Selected passage:
++++++

The 10-member crew of the Pompei dredger was in good health and sailing the ship to an unidentified harbor where it will arrive in a few days, the government said. The crew members will then fly home to their families.

Defense Minister Pieter De Crem told a news conference that the ship's owners paid a ransom to release the ship and crew. He declined to say how much, but said pirates had demanded $8 million.

A plane dropped the money into the sea near the Belgian vessel Saturday, De Crem said. About 10 pirates on board abandoned the ship early Sunday.

The ship, its Dutch captain and crew of two Belgians, three Filipinos and four Croatians were seized April 18 a few hundred miles north of the Seychelles islands as they were sailing from Dubai to South Africa.

The pirates took the ship to the Somali coast where they and the crew stayed on board.

Belgian officials said the ship's owners negotiated the release with a middleman who sometimes passed on messages from the captain.

++++++

Rows:
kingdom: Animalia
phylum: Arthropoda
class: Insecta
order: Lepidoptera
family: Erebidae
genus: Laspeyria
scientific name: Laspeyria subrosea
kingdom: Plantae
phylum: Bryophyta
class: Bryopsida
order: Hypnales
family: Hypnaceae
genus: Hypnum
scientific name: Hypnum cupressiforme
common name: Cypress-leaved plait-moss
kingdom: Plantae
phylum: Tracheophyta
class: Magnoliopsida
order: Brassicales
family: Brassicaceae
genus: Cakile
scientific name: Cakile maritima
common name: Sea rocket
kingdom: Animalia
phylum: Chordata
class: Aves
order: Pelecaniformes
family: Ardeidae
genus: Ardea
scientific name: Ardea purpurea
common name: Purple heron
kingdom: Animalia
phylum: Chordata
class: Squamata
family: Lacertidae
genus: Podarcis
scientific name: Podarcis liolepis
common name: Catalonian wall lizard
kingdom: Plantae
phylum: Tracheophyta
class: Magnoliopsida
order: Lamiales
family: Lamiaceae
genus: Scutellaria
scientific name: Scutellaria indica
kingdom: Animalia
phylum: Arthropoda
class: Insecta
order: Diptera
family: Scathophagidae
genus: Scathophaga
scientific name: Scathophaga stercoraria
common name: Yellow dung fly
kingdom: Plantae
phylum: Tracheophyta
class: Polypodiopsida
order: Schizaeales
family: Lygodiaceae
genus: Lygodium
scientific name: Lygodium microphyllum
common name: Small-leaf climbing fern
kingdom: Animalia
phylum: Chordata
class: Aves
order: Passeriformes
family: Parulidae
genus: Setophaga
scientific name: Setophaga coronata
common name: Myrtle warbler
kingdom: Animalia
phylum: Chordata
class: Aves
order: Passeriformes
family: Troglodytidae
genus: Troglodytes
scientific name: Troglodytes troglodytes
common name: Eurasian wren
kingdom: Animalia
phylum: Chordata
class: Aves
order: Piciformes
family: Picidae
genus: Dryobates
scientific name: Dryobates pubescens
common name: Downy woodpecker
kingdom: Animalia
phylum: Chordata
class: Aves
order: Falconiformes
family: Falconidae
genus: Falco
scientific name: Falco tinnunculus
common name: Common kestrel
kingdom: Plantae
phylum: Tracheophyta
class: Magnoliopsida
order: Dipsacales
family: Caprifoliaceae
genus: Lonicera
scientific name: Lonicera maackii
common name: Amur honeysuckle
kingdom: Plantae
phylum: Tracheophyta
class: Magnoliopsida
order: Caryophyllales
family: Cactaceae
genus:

++++++

Jobs:
(a) From the news excerpt about the Pompei dredger, reproduce verbatim the part that opens with the words "The 10-member crew" and closes with "stayed on board.".
(b) In the news excerpt about the Pompei dredger, how much money had the pirates demanded?

Written responses:
(a)
The 10-member crew of the Pompei dredger was in good health and sailing the ship to an unidentified harbor where it will arrive in a few days, the government said. The crew members will then fly home to their families.

Defense Minister Pieter De Crem told a news conference that the ship's owners paid a ransom to release the ship and crew. He declined to say how much, but said pirates had demanded $8 million.

A plane dropped the money into the sea near the Belgian vessel Saturday, De Crem said. About 10 pirates on board abandoned the ship early Sunday.

The ship, its Dutch captain and crew of two Belgians, three Filipinos and four Croatians were seized April 18 a few hundred miles north of the Seychelles islands as they were sailing from Dubai to South Africa.

The pirates took the ship to the Somali coast where they and the crew stayed on board.

(b) $8 million.